* _Task brief_
From the data below, return only the lines from the one with "wrist: (274, 228)" through the one with "index pip: (923, 333)", exact and inclusive, with pictures left out.
━━━ Record set
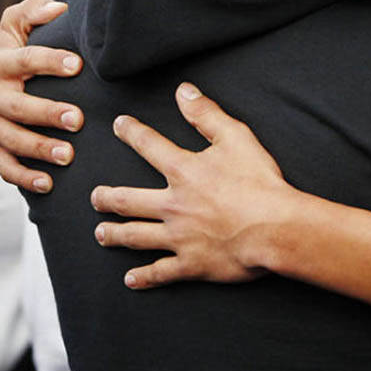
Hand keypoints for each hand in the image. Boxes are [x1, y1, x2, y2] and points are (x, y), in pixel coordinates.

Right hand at [0, 0, 83, 192]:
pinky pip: (3, 166)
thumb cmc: (15, 50)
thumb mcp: (17, 25)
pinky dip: (24, 177)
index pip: (23, 60)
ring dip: (38, 149)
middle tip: (78, 118)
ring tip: (69, 155)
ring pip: (9, 140)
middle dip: (46, 113)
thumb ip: (32, 11)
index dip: (49, 61)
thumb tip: (58, 7)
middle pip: (14, 106)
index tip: (78, 64)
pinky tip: (49, 184)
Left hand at [91, 83, 295, 288]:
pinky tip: (130, 278)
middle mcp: (172, 205)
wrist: (274, 228)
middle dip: (107, 197)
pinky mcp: (190, 263)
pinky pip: (160, 272)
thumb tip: (183, 91)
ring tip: (101, 233)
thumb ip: (207, 114)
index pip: (149, 146)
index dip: (132, 132)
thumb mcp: (236, 137)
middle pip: (128, 201)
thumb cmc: (258, 182)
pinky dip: (143, 277)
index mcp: (183, 171)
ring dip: (114, 235)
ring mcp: (179, 237)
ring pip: (135, 236)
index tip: (119, 125)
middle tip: (96, 197)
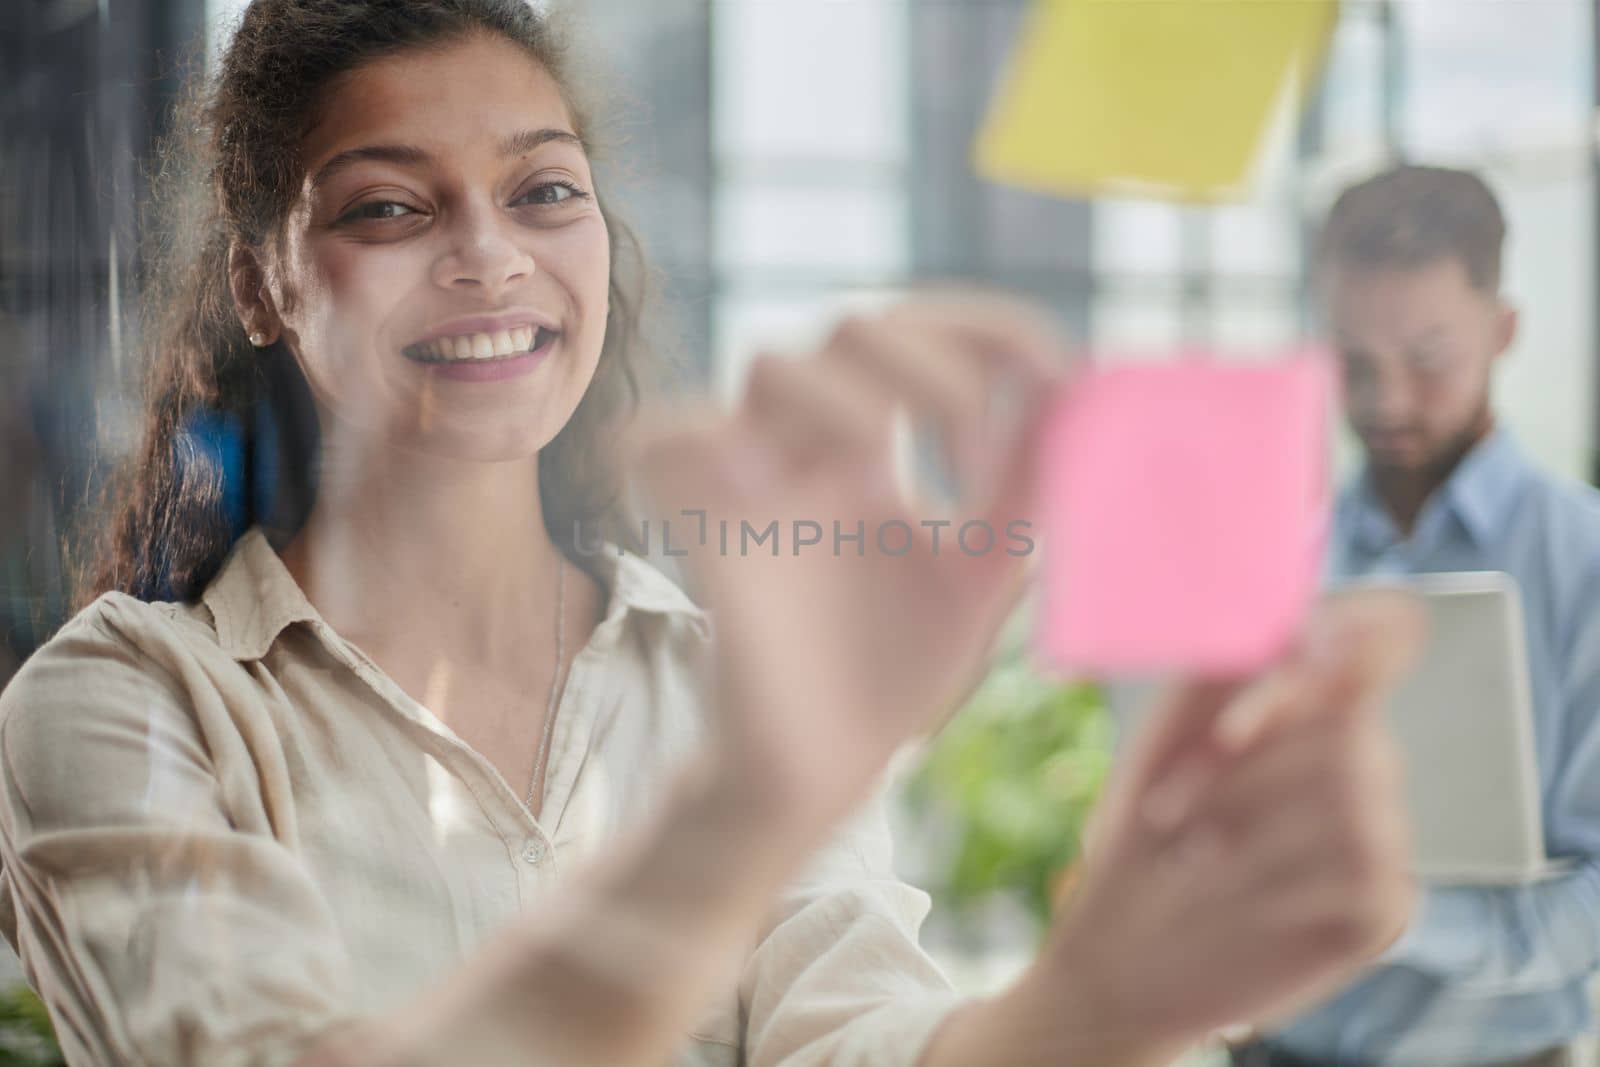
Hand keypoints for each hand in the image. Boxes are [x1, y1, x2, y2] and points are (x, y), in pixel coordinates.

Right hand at [625, 293, 1068, 832]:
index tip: (1057, 372)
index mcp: (879, 448)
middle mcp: (813, 450)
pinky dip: (707, 443)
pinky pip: (660, 442)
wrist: (825, 771)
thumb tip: (1081, 398)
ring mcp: (755, 484)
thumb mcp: (985, 570)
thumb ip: (1026, 487)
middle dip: (928, 364)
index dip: (989, 329)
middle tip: (976, 448)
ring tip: (883, 475)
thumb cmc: (894, 669)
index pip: (923, 333)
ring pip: (770, 364)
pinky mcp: (706, 532)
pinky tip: (771, 493)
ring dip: (847, 399)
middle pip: (851, 326)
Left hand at [1022, 589, 1424, 1054]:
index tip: (1305, 655)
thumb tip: (1310, 627)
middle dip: (1243, 764)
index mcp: (1311, 704)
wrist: (1121, 947)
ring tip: (1192, 859)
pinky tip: (1238, 903)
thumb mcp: (1172, 730)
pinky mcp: (1385, 903)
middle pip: (1352, 725)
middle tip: (1167, 811)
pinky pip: (1362, 871)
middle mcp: (1360, 762)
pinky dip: (1277, 885)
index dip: (1372, 631)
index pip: (1387, 630)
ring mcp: (1381, 833)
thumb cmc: (1141, 828)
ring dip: (1249, 823)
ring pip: (1356, 791)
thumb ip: (1237, 665)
━━━━━━
* _Result_
wrist: (274, 228)
middle dip: (107, 197)
pinky mcp: (190, 263)
pinky pip: (160, 272)
thumb tip: (183, 91)
ring tip: (101, 233)
thumb ip: (207, 114)
index pip: (149, 146)
index dip: (132, 132)
thumb mcp: (236, 137)
middle pip: (128, 201)
thumb cmc: (258, 182)
pinky dip: (143, 277)
index mcp: (183, 171)
ring dip: (114, 235)
ring mcp: (179, 237)
ring pip: (135, 236)
index tip: (119, 125)
middle tip: (96, 197)
Hand keypoints for each hand in the image. Boxes are [x1, y1, x2, y2] and points are (x, y), in pixel coordinates.

Right hand at [625, 293, 1068, 832]:
index tip: (1057, 372)
index mcp: (879, 448)
middle mcp: (813, 450)
pinky dip: (707, 443)
pinky pip: (660, 442)
wrist: (825, 771)
thumb tip: (1081, 398)
ring mcp: (755, 484)
thumb mcp: (985, 570)
thumb ip: (1026, 487)
middle dip: (928, 364)
index dip: (989, 329)
middle tip: (976, 448)
ring tip: (883, 475)
thumb cmc: (894, 669)
index pip: (923, 333)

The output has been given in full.